━━━━━ SUPPLIED MATERIAL ━━━━━
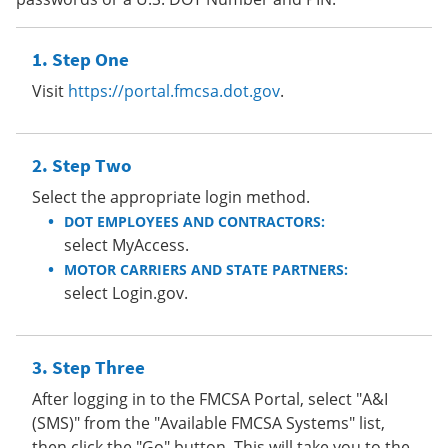
Step One
Visit
https://portal.fmcsa.dot.gov
.
Step Two
Select the appropriate login method.
DOT EMPLOYEES AND CONTRACTORS:
select MyAccess.
MOTOR CARRIERS AND STATE PARTNERS:
select Login.gov.
Step Three
After logging in to the FMCSA Portal, select "A&I
(SMS)" from the "Available FMCSA Systems" list,
then click the "Go" button. This will take you to the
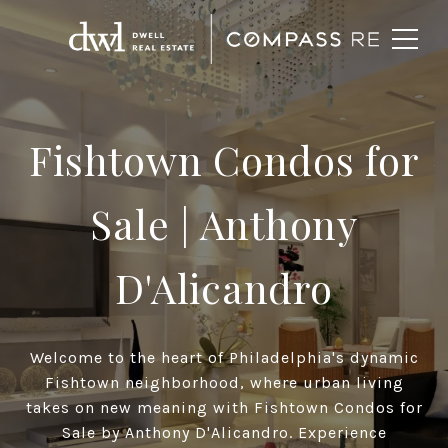
Fishtown Condos for
Sale
| Anthony
D'Alicandro
Welcome to the heart of Philadelphia's dynamic
Fishtown neighborhood, where urban living
takes on new meaning with Fishtown Condos for
Sale by Anthony D'Alicandro. Experience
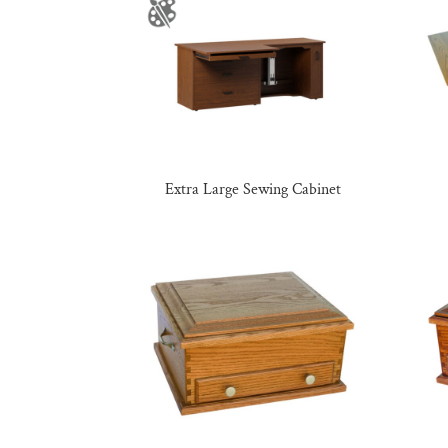
Extra Large Sewing Cabinet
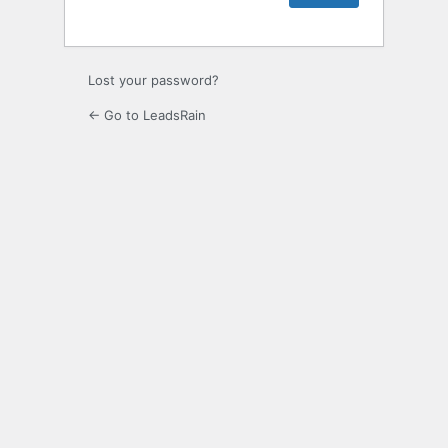
Lost your password?
← Go to LeadsRain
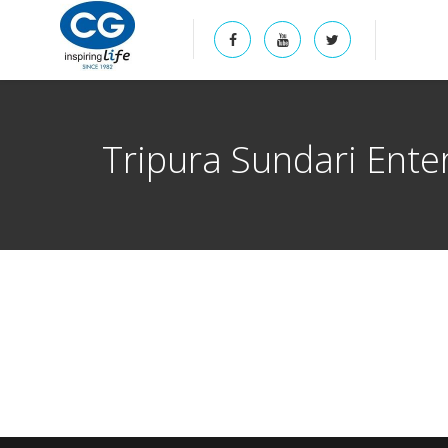
Tripura Sundari Ente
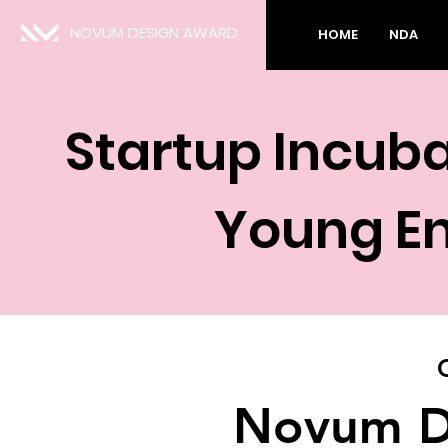
NOVUM DESIGN AWARD
HOME
NDA
Startup Incub
Young En
Novum D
━━━━━
Each entry above must come back exactly as written. Drop the images.

Step One
Visit
https://portal.fmcsa.dot.gov
.
Step Two
Select the appropriate login method.
DOT EMPLOYEES AND CONTRACTORS:
select MyAccess.
MOTOR CARRIERS AND STATE PARTNERS:
select Login.gov.
Step Three
After logging in to the FMCSA Portal, select "A&I
(SMS)" from the "Available FMCSA Systems" list,
then click the "Go" button. This will take you to the
Fishtown Condos for
Sale
| Anthony
D'Alicandro
Welcome to the heart of Philadelphia's dynamic
Fishtown neighborhood, where urban living
takes on new meaning with Fishtown Condos for
Sale by Anthony D'Alicandro. Experience
Extra Large Sewing Cabinet
Lost your password?
← Go to LeadsRain
Tripura Sundari Ente
NOVUM DESIGN AWARD
HOME
NDA
Startup Incub
Young En
Novum D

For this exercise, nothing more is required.